BradnerLab / pipeline

bradner lab computation pipeline scripts
Other
52 stars 47 forks source link

Correct binsize calculation #70

Open Drmirdeep opened 4 years ago

Drmirdeep commented 4 years ago

Binsize calculation is based on the gff input file and thus needs to add 1 for the region size. Since this was missing an offset error accumulated with the number of bins used and the end of a region was never been used for calculation. E.g. A region with 60 bins would lack the last 60bp of a region due to the offset error accumulation.

jdimatteo commented 4 years ago

Sorry, this looks like a serious error.

@Drmirdeep Do you have time to add a unit test for this change ? Unit tests are here: https://github.com/BradnerLab/pipeline/blob/master/bamliquidator_internal/bamliquidatorbatch/test.py

@charlesylin does someone from your team have time to review these changes?

jdimatteo commented 4 years ago

I'm sorry for my long delay and that I can't devote more time to this right now. I'll follow up with tests and rigorous review in a week or two if nobody else has time.

jdimatteo commented 4 years ago

@Drmirdeep I discussed briefly with @charlesylin . I think you might be using a different coordinate system than the one assumed by bamliquidator. Can you please review the below article and advise me? As I understand it, most bamliquidator users expect the current behavior which uses the UCSC coordinate system, so maybe it would make sense to add an option to override the default coordinate system. I'd appreciate your recommendation here.

http://genome.ucsc.edu/blog/the-ucsc-genome-browser-coordinate-counting-systems/

Drmirdeep commented 4 years ago

No worries, everybody is quite busy. I may have some time over chrismas to make a unit test for it. Anyhow the tool demands a gff as input (1-based and fully closed) but then uses bed file logic internally (0-based and half open). Nonetheless, the interval sizes are somehow wrongly calculated in any case. With my little corrections it worked as expected for this part of the code. This I checked quite extensively already by running the internal bins which report back the coverage and the offset there is pretty obvious. I didn't take a closer look at the rest of the source which would need to much time now.

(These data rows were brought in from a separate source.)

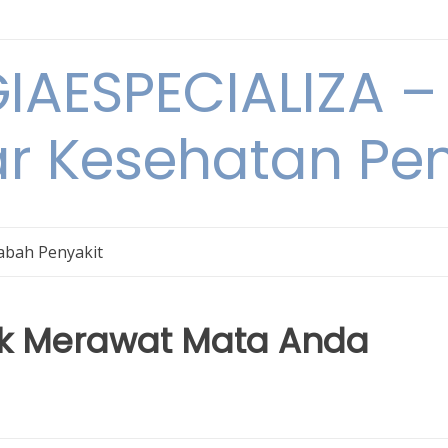
IAESPECIALIZA – 
ar Kesehatan Pe
bah Penyakit
uk Merawat Mata Anda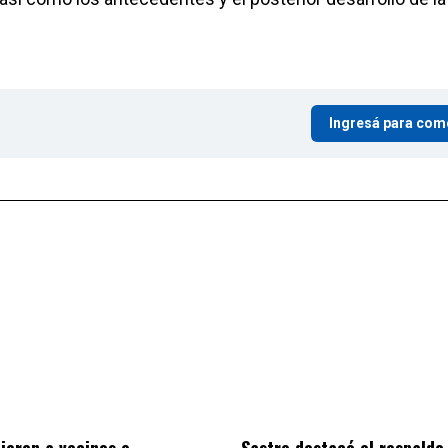
Ingresá para com
Sastre destacó el respaldo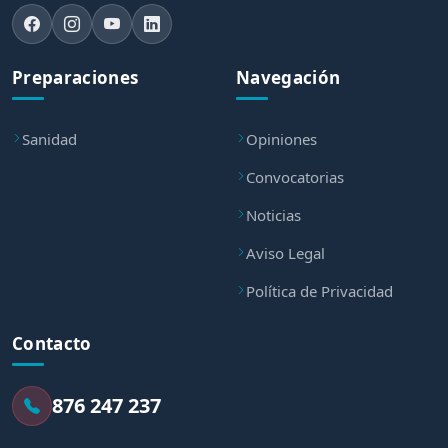
Preparaciones
Navegación
Sanidad
Opiniones
Convocatorias
Noticias
Aviso Legal
Política de Privacidad
Contacto
876 247 237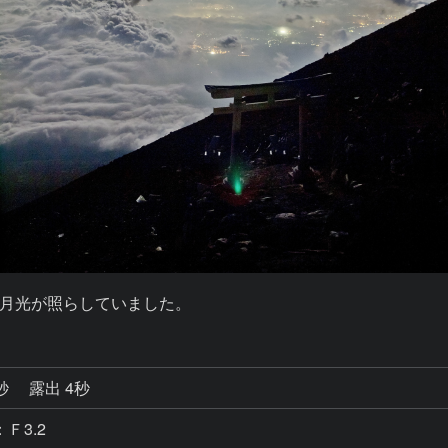
月光が照らしていました。
0秒
露出 4秒
：Ｆ3.2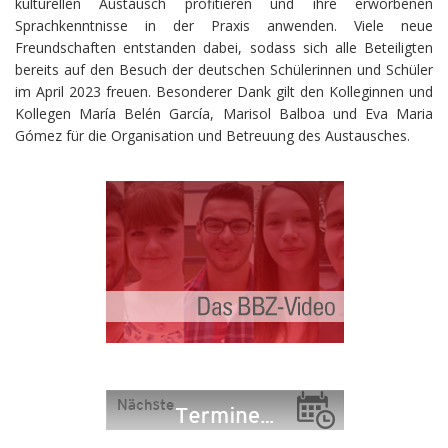
kulturellen Austausch profitieren und ihre erworbenen
Sprachkenntnisse in der Praxis anwenden. Viele neue
Freundschaften entstanden dabei, sodass sich alle Beteiligten
bereits auf den Besuch der deutschen Schülerinnen und Schüler
im April 2023 freuen. Besonderer Dank gilt den Kolleginnen und
Kollegen María Belén García, Marisol Balboa und Eva Maria
Gómez für die Organisation und Betreuung des Austausches.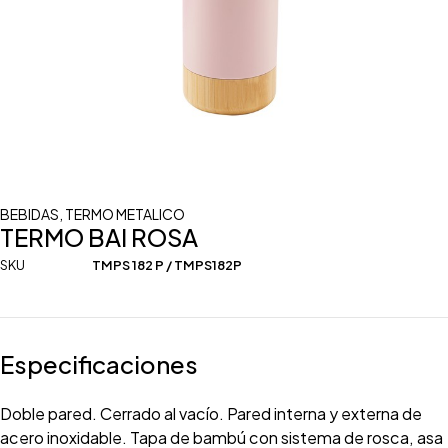
BEBIDAS
,
TERMO METALICO
TERMO BAI ROSA
SKU
TMPS 182 P / TMPS182P
Especificaciones
Doble pared. Cerrado al vacío. Pared interna y externa de
acero inoxidable. Tapa de bambú con sistema de rosca, asa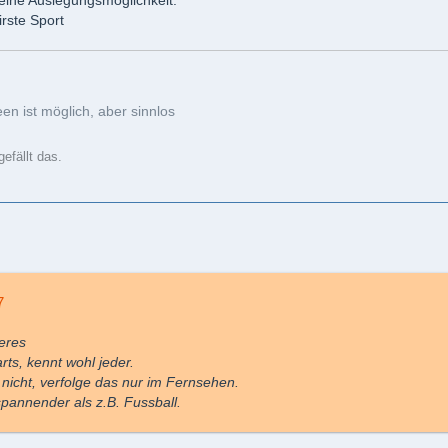
irste Sport
n ist möglich, aber sinnlos
efällt das.
7
eres
rts, kennt wohl jeder.
 nicht, verfolge das nur im Fernsehen.
spannender als z.B. Fussball.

jdimatteo commented 4 years ago

Can someone please assign themselves to review this? I'm sorry I can't for the foreseeable future. I can't just merge this because there are concerns that changing the bin size will break other people's workflow suddenly resulting in an unexpected change in behavior.

@Drmirdeep if you'd like to add an argument so that by default the bin size behavior remains unchanged, I'd feel more comfortable approving and merging this in.

vsoch commented 4 years ago

@Drmirdeep you can also rebase with master to get fixes for testing, along with your change.